## Ejercicios
1 > ¿Cómo se traduce al inglés esta oración del texto sobre el Mediterráneo: «Impresiona mucho pensar que, dentro de 5 millones de años, volverá a ocurrir; bloqueado el estrecho de Gibraltar y tras una rápida evaporación de un par de siglos, el Mediterráneo se convertirá una vez más en un lecho de sal costrosa y algas muertas.»?
2 > Prosigue el texto sobre el Mediterráneo a partir de su última oración, manteniendo su tono.

Impresiona mucho pensar que hace sólo 5 millones de años, separado del Atlántico, el mar Mediterráneo se desecó y que, de haber existido entonces seres humanos y grandes ciudades, se habría podido cruzar a pie enjuto, caminando a 1.500 metros por debajo de los bordes costeros, de Orán a Valencia, de Túnez a Palermo, de […]
Impresiona mucho pensar que hace sólo 5 millones de años, separado del Atlántico, el mar Mediterráneo se desecó y que, de haber existido entonces seres humanos y grandes ciudades, se habría podido cruzar a pie enjuto, caminando a 1.500 metros por debajo de los bordes costeros, de Orán a Valencia, de Túnez a Palermo, de Estambul al Pireo. Impresiona mucho pensar que, dentro de 5 millones de años, volverá a ocurrir; bloqueado el estrecho de Gibraltar y tras una rápida evaporación de un par de siglos, el Mediterráneo se convertirá una vez más en un lecho de sal costrosa y algas muertas. Si se reabriese a continuación el acceso -impresiona sin duda pensarlo-, el Atlántico tardaría tan solo dos años -a razón de 10 metros diarios- en llenar de nuevo el hueco.

## Registros proporcionados

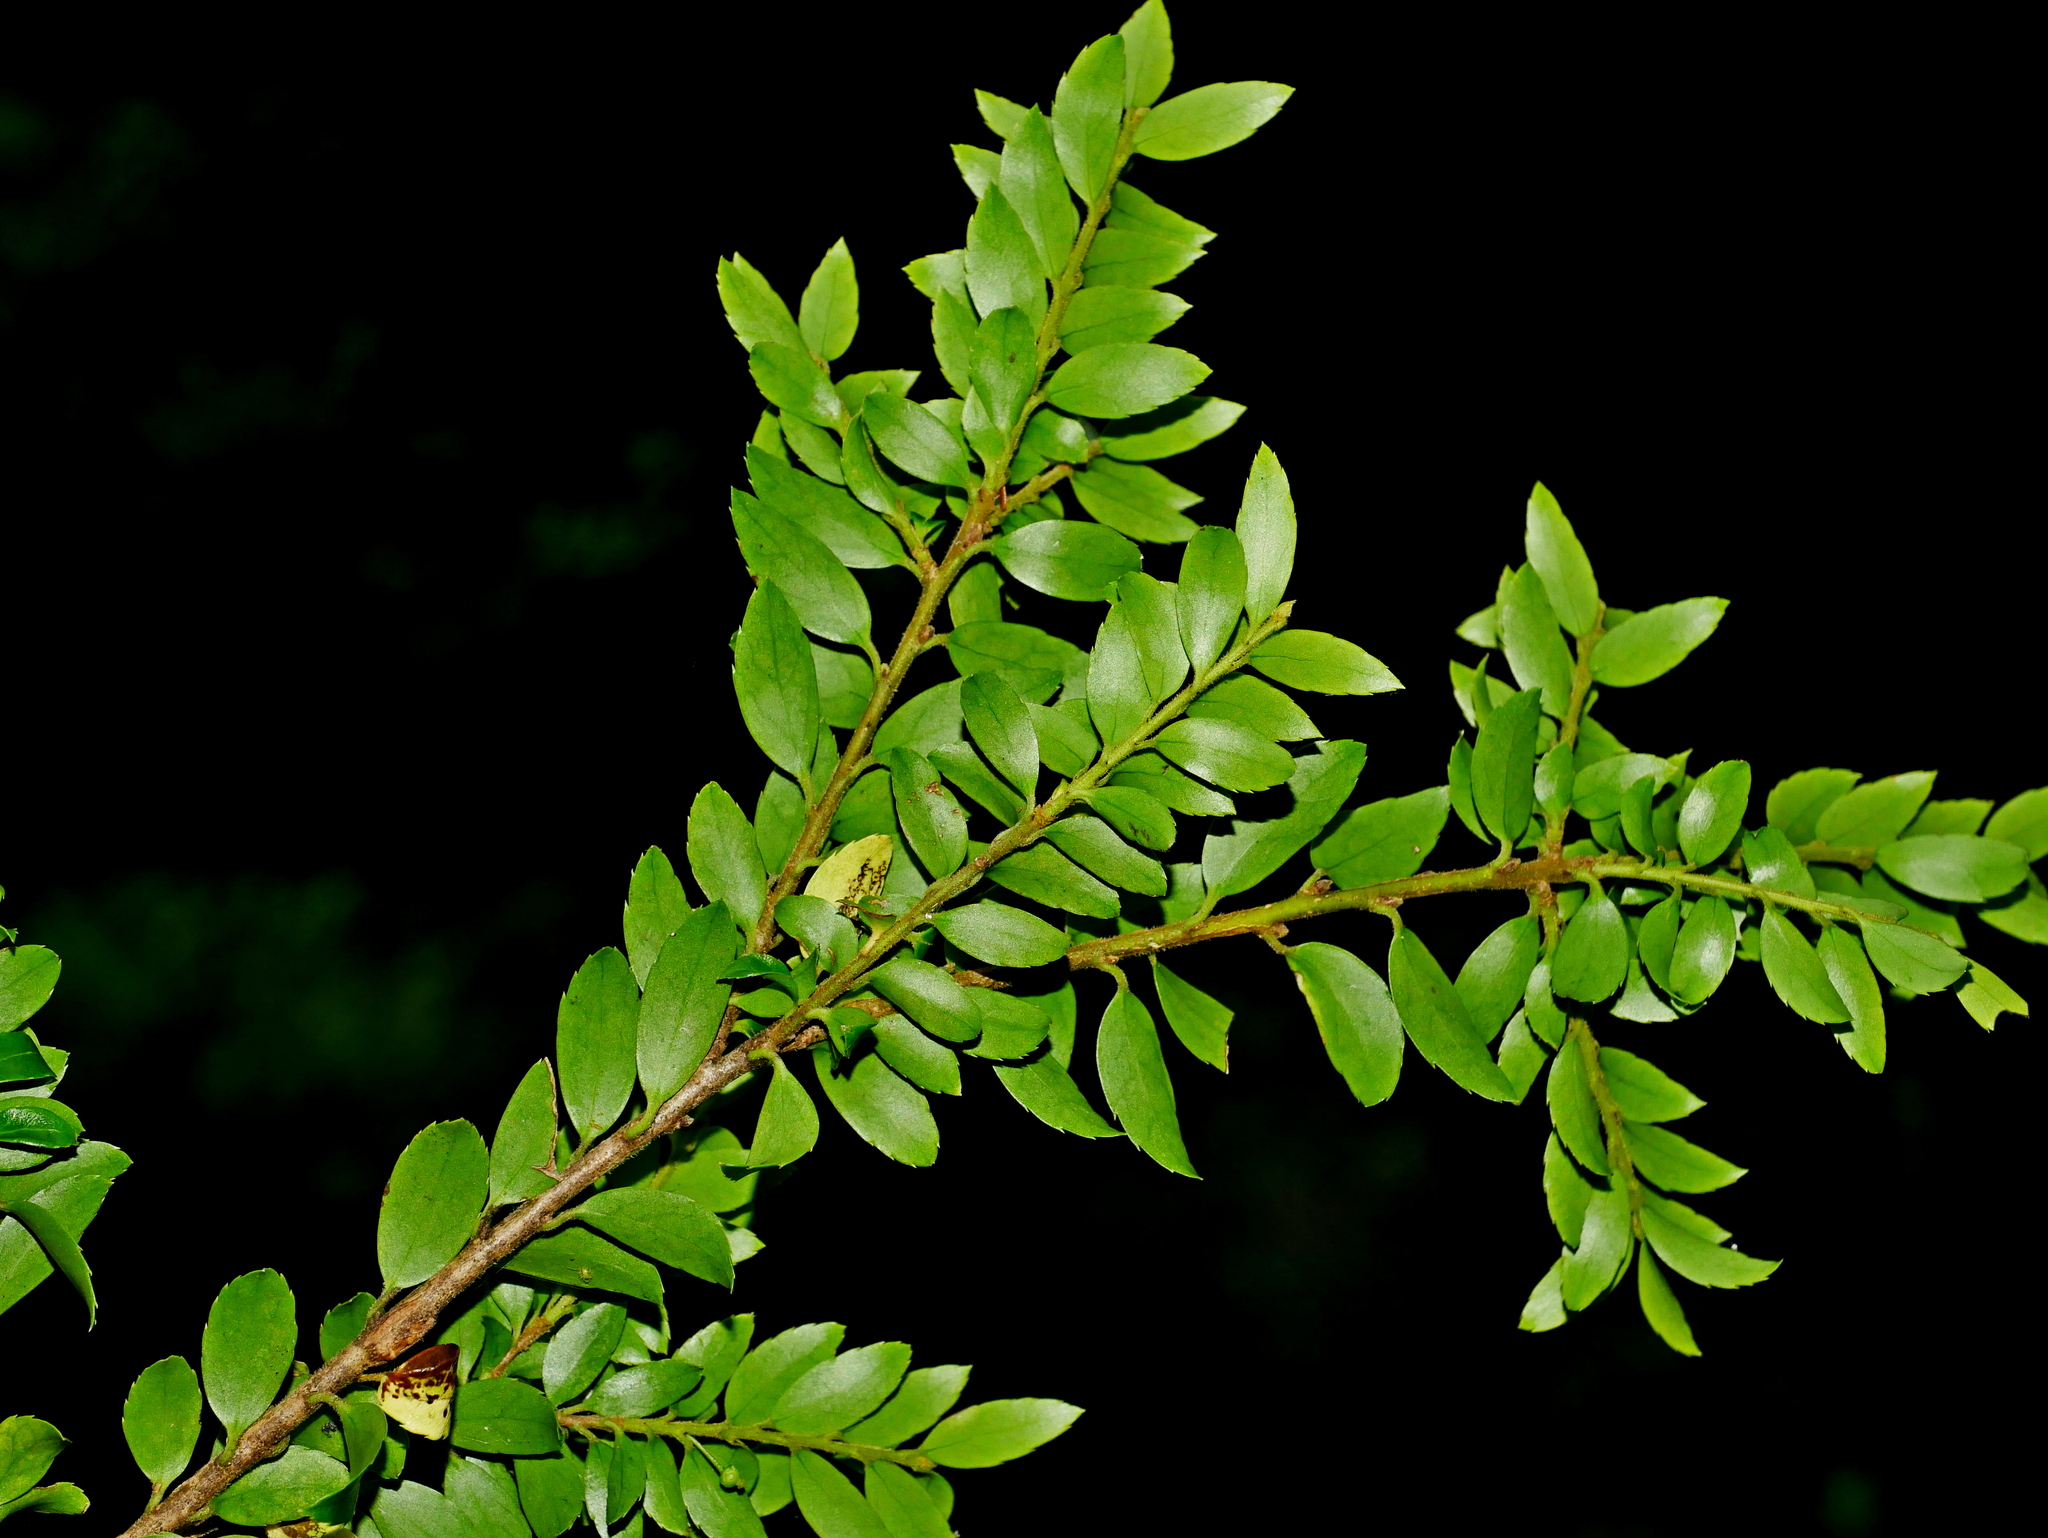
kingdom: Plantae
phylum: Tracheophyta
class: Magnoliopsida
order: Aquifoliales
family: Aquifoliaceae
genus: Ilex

## Respuestas escritas
1 > It is truly striking to think that, 5 million years from now, it will happen again; with the Strait of Gibraltar blocked and after a rapid evaporation lasting a couple of centuries, the Mediterranean will once more become a bed of crusted salt and dead algae.

2 >
Basta acelerar cinematográficamente el tiempo, por tanto, para que el Mediterráneo, con sus tres continentes, sus 200 islas, sus cuatro penínsulas, sus quince mares menores, aparezca ante nuestros ojos como una gigantesca piscina de aguas subsidiarias, provista de un pequeño desagüe. Uno puede imaginar, de pronto, a Polícrates, tirano de Samos, mandando vaciar su cavidad para encontrar el anillo perdido que causó su ruina; o a Jerjes, el déspota persa, ordenando sacar en cubos sus 340.000 millones de m3 de agua para poder llevar su ejército hasta Grecia; o al ángel africano de San Agustín, sentado en la playa con su concha en la mano, secando en pocos siglos, cucharada a cucharada, la esencia divina. El mediterráneo es pequeño, es uno, une sus tierras -clima e historia- en un destino compartido.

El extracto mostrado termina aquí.